What you may not know is that this debate has been going on for a long time, stretching back to the early 1980s, when Eric Wolstenholme and others asserted that one might be able to infer dynamics from qualitative maps.  In 1990, Peter Senge’s book The Fifth Discipline upped the ante by suggesting that certain problems might be categorized according to System Archetypes, which some took to mean that one could go directly to solutions without first simulating.  This became known as Systems Thinking.
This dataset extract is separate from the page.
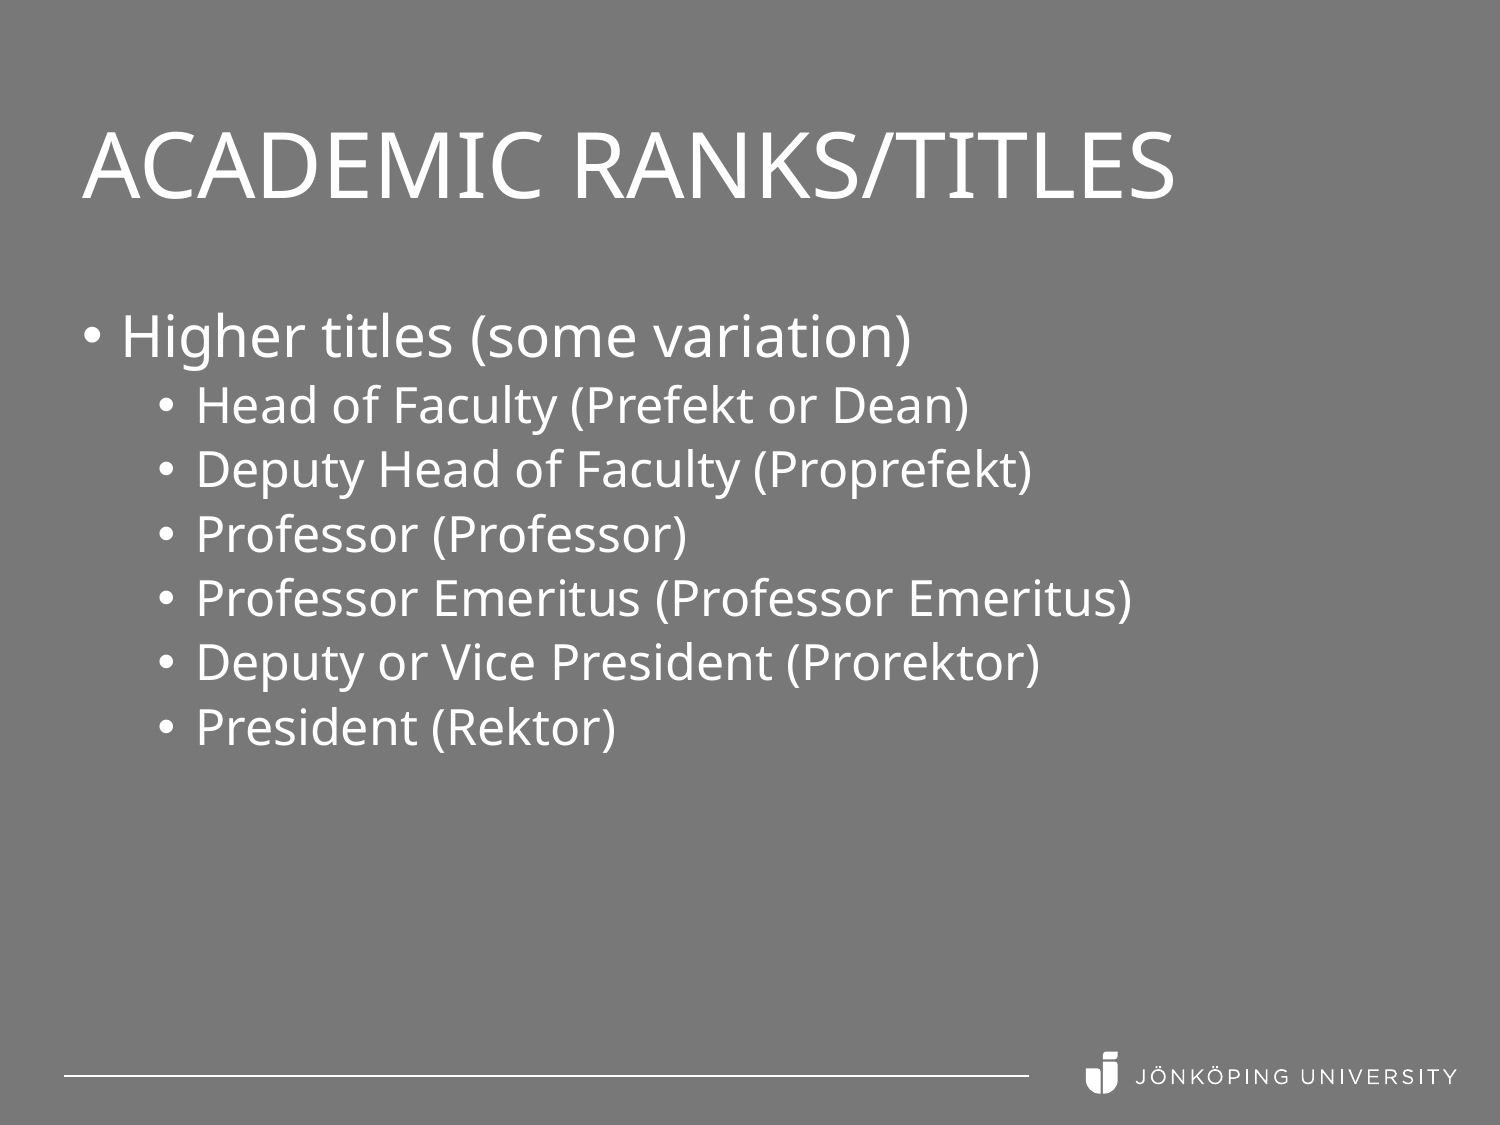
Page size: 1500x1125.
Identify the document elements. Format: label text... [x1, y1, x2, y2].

title Academic Ranks/Titles [67, 59, 1442, 278]
list Higher titles (some variation) Head of Faculty (Prefekt or Dean) Deputy Head of Faculty (Proprefekt) Professor (Professor) Professor Emeritus (Professor Emeritus) Deputy or Vice President (Prorektor) President (Rektor) [67, 299, 1442, 1014]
In 2000, Geoff Coyle wrote a paper (SDR 2000, 16:3) that pointedly asked whether there might be situations so uncertain that quantified modeling cannot tell us more than qualitative mapping alone.  Rogelio Oliva and I wrote a rejoinder (SDR 2001, 17:4) that challenged this idea and sought to reclaim Jay Forrester’s original view of simulation as the necessary test bed for any dynamic hypothesis that might conceivably lead to policy decisions.

Even now, 20 years later, the debate continues.  We see in our conferences increasing use of Group Model Building that goes no further than a qualitative map, and from which the authors claim to have derived dynamic insights.

Some have been dismayed by this development—which appears to be the further expansion of Systems Thinking—fearing it is diluting and dumbing down the fundamentals of our field.  The modelers accuse the mappers of lacking rigor, while the mappers say that good group process has a rigor of its own.

What can we do about this long-brewing pot of trouble?

  Is there any way out of the impasse?

I’d like to suggest a possibility.  Several years ago, I published a paper (SDR 2014, 30:1-2) describing how a “levels of evidence” approach—a standard for classifying work in the biomedical sciences—might be applied in SD.  To achieve an “A” level of evidence, one would need both strong structural and behavioral evidence and the ability to reliably test one’s model.

  Structural evidence comes from conversations with subject matter experts and focused studies of cause and effect.  Behavioral evidence comes from a comparison of model output with time series data and historical records.   Work with strong support for structure but not behavior, or behavior but not structure, would achieve at best a “B” rating.  Work with strong support for neither would get a “C” rating.

In the biomedical sciences, works that have “B” or “C” ratings can still be presented at conferences and even appear in prestigious journals.  A rating less than “A” does not mean poor quality but rather lack of full, iron-clad reliability for drawing conclusions and making decisions; that is, something more exploratory or tentative.  Its level of evidence is designated in the conference proceedings or at the top of the paper so that the audience knows what they are dealing with—a decisive work (one from which decisions can be made with confidence) or something less than that.

It seems to me we can apply the Levels of Evidence filter objectively across both simulation models and qualitative maps.  Let’s start with the simple fact that a simulation model can be tested formally, while a qualitative map cannot.  It follows that the best possible rating for a simulation model is “A”, while the best possible for a qualitative map is “B”.

If we can agree on this much, then we may be able to find a way for simulation models and qualitative maps to coexist.  It would require acknowledgment from the advocates of qualitative maps that their work can never be considered decisive.  And, it would require acknowledgment from the advocates of simulation that a model lacking sufficient evidence may be no more reliable than a well-developed qualitative map.